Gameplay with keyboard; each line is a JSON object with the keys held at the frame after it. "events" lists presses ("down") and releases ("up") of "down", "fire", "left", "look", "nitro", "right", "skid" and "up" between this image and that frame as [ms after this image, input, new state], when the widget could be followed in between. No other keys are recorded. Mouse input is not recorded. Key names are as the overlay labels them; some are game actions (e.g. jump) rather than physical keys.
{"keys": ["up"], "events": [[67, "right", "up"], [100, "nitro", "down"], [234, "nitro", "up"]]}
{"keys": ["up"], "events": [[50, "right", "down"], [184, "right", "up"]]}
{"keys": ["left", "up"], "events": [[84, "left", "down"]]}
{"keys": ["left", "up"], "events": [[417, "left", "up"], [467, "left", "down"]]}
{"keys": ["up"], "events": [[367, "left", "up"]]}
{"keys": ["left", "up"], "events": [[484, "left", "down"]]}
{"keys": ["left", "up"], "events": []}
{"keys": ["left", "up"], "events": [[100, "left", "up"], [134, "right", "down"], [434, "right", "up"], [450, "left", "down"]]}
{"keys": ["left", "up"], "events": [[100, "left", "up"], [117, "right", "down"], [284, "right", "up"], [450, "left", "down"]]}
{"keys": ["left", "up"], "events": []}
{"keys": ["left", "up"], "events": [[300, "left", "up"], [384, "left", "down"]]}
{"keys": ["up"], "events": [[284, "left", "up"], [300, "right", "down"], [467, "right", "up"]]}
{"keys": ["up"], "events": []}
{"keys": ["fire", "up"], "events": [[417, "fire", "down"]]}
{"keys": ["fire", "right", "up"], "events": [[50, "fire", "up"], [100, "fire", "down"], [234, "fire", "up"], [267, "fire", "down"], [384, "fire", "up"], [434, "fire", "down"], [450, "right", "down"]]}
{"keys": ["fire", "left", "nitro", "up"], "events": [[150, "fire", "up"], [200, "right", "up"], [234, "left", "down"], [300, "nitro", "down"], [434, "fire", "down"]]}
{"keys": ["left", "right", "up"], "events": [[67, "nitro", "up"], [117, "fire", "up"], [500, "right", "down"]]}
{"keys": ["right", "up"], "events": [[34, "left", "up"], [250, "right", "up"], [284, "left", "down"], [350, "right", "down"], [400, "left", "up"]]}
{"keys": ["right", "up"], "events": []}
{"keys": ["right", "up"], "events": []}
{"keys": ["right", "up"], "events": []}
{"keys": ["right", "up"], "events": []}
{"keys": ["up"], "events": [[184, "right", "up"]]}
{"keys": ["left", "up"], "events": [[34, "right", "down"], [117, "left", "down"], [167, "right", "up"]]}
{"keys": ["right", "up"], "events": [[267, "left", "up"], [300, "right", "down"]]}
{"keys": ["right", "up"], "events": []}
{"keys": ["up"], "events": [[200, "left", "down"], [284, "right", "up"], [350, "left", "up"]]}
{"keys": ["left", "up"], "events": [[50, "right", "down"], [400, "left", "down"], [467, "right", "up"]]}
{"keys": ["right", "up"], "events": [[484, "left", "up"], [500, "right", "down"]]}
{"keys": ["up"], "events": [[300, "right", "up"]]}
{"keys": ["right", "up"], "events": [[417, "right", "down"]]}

═══

What to work on:
Type out the whole listing once more, exactly as written.

Written answer:
Gameplay with keyboard; each line is a JSON object with the keys held at the frame after it. "events" lists presses ("down") and releases ("up") of "down", "fire", "left", "look", "nitro", "right", "skid" and "up" between this image and that frame as [ms after this image, input, new state], when the widget could be followed in between. No other keys are recorded. Mouse input is not recorded. Key names are as the overlay labels them; some are game actions (e.g. jump) rather than physical keys.
{"keys": ["up"], "events": [[67, "right", "up"], [100, "nitro", "down"], [234, "nitro", "up"]]}
{"keys": ["up"], "events": [[50, "right", "down"], [184, "right", "up"]]}
{"keys": ["left", "up"], "events": [[84, "left", "down"]]}
{"keys": ["left", "up"], "events": [[417, "left", "up"], [467, "left", "down"]]}
{"keys": ["up"], "events": [[367, "left", "up"]]}
{"keys": ["left", "up"], "events": [[484, "left", "down"]]}
{"keys": ["left", "up"], "events": []}
{"keys": ["left", "up"], "events": [[100, "left", "up"], [134, "right", "down"], [434, "right", "up"], [450, "left", "down"]]}
{"keys": ["left", "up"], "events": [[100, "left", "up"], [117, "right", "down"], [284, "right", "up"], [450, "left", "down"]]}
{"keys": ["left", "up"], "events": []}
{"keys": ["left", "up"], "events": [[300, "left", "up"], [384, "left", "down"]]}
{"keys": ["up"], "events": [[284, "left", "up"], [300, "right", "down"], [467, "right", "up"]]}
{"keys": ["up"], "events": []}
{"keys": ["fire", "up"], "events": [[417, "fire", "down"]]}
{"keys": ["fire", "right", "up"], "events": [[50, "fire", "up"], [100, "fire", "down"], [234, "fire", "up"], [267, "fire", "down"], [384, "fire", "up"], [434, "fire", "down"], [450, "right", "down"]]}
{"keys": ["fire", "left", "nitro", "up"], "events": [[150, "fire", "up"], [200, "right", "up"], [234, "left", "down"], [300, "nitro", "down"], [434, "fire", "down"]]}
{"keys": ["left", "right", "up"], "events": [[67, "nitro", "up"], [117, "fire", "up"], [500, "right", "down"]]}
{"keys": ["right", "up"], "events": [[34, "left", "up"], [250, "right", "up"], [284, "left", "down"], [350, "right", "down"], [400, "left", "up"]]}
{"keys": ["right", "up"], "events": []}
{"keys": ["right", "up"], "events": []}
{"keys": ["right", "up"], "events": []}
{"keys": ["right", "up"], "events": []}
{"keys": ["up"], "events": [[184, "right", "up"]]}
{"keys": ["left", "up"], "events": [[34, "right", "down"], [117, "left", "down"], [167, "right", "up"]]}
{"keys": ["right", "up"], "events": [[267, "left", "up"], [300, "right", "down"]]}
{"keys": ["right", "up"], "events": []}
{"keys": ["up"], "events": [[200, "left", "down"], [284, "right", "up"], [350, "left", "up"]]}
{"keys": ["left", "up"], "events": [[50, "right", "down"], [400, "left", "down"], [467, "right", "up"]]}
{"keys": ["right", "up"], "events": [[484, "left", "up"], [500, "right", "down"]]}
{"keys": ["up"], "events": [[300, "right", "up"]]}
{"keys": ["right", "up"], "events": [[417, "right", "down"]]}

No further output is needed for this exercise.